Two middle fingers up. I don’t know why people live in dense spaces like this. Trash everywhere, modern day slaves with solid fashion senses and smart phones. Gluttonous consumerist. drunks all over in the streets. I’m definitely bitter from my inaccurate expectations. Spirit I beg you to lead me, or let me go. I need some sort of validation to carry on.

June 29, 2017

I woke up at 6am for the first time in weeks on my own and I gotta say I’m refreshed. Today X and I explore, waiting for something we’re not quite sure of. We’re near Chinatown and based in a nice neighborhood. X is adjusting; culture shock. Honestly I feel grounded, worse come to worst van life is always a backup plan. This feels natural. although New York truly lacks places of nature and alone spaces, I feel like I can quickly adjust.
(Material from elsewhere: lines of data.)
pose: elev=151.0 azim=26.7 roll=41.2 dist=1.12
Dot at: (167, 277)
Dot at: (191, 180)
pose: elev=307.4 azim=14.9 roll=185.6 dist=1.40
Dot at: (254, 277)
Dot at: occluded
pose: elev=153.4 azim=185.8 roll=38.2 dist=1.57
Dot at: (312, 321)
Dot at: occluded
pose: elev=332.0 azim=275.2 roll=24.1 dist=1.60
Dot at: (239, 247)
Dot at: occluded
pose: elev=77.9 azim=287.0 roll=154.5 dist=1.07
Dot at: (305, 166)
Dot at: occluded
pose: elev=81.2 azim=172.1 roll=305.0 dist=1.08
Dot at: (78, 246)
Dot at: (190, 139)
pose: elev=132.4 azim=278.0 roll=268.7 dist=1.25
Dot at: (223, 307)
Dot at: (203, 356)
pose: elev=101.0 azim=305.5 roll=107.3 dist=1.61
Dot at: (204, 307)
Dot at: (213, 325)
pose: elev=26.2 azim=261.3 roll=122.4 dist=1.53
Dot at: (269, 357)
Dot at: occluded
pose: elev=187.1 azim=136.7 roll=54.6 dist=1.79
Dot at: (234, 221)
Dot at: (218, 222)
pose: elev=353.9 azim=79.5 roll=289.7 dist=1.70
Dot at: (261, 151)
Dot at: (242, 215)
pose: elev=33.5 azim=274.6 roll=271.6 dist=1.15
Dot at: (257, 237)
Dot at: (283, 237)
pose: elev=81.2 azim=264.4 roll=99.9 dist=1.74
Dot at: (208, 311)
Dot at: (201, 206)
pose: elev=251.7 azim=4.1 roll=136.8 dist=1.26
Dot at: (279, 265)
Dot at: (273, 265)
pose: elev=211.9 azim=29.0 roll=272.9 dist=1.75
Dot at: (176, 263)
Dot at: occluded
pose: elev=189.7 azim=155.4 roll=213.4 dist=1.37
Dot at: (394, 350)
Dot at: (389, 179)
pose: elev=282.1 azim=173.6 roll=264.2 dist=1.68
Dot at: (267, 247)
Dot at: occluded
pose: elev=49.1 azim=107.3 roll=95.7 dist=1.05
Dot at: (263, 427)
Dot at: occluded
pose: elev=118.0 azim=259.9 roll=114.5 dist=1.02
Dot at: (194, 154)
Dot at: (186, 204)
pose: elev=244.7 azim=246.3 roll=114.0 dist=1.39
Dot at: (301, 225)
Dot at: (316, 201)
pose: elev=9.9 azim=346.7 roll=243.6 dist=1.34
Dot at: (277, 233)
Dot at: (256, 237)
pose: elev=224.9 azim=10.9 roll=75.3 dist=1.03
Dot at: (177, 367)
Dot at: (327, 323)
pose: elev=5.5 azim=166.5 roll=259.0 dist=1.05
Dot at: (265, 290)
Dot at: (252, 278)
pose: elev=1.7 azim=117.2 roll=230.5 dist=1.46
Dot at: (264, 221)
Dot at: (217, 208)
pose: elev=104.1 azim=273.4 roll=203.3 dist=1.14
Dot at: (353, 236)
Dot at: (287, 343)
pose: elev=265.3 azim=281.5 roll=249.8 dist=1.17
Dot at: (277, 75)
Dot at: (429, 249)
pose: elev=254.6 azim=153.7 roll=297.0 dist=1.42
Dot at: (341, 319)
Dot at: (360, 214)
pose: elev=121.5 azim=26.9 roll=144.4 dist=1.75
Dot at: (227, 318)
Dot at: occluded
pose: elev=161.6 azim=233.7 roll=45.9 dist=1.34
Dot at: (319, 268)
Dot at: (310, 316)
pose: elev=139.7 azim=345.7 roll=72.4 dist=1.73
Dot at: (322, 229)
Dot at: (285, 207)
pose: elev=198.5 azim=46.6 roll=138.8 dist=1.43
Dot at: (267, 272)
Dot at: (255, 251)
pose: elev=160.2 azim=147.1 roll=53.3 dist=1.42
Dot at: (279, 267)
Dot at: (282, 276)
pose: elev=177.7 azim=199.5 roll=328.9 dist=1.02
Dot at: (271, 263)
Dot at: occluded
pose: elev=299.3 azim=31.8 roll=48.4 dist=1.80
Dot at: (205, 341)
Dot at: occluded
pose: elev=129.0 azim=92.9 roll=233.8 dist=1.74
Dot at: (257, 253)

God here I sit. I’m here now. Reveal to me my purpose; my calling. My arms are out stretched, I’m ready for what lies ahead. Also give X comfort in this big city. I know he’s overwhelmed and I ask that you release the pressure he’s feeling and allow him to loosen up, accept flow. I have faith in our purpose I wonder if he does still and if it’ll work if he doesn’t. I believe this is the first of many adjustments that’ll pull us out of our comfort zones.

Hurry up and find us, so X can breathe. New York be good to us.

Warzones

When you spend enough time alone you realize

Your fight

The fights you fight; every fight in the world

Starts within

(Home)

Is within

(Heart)

Personal sin

(Hands)

Where to begin

(Head)

June 20th, 2021

Summer solstice

Depressive episode to balance the happy. Wishing to crawl back under my polished rock; or to be less dramatic, meet new people. People who look like me. Compliment me… Observe then indulge. Today I feel hopeless with human connection. Even X & X are not on the flow I can truly connect to. I just desire to be around people that are into authenticity, growth, and building, creating and making the world a better place. Trailblazers. Shadow workers who aim their arrow at the target. Same old complaint…

…My dreams have been violent. I’ve been mauled, attacked, chased. I’ve had to kill and watch love ones suffer. And my mood… Familiar faces all over this dream realm. Be conscious, keep caution. Pause. Observe. Trust my intuition…

…But I want to honor my feelings, put integration first. Suppression is a heavy betrayal. I called X to ask for advice. I received comfort in honoring myself. So I’m going to not betray myself while navigating my relationships with the ghosts of my past. I am a shadow worker, not moving out of pain but instead integrity, awareness and self respect.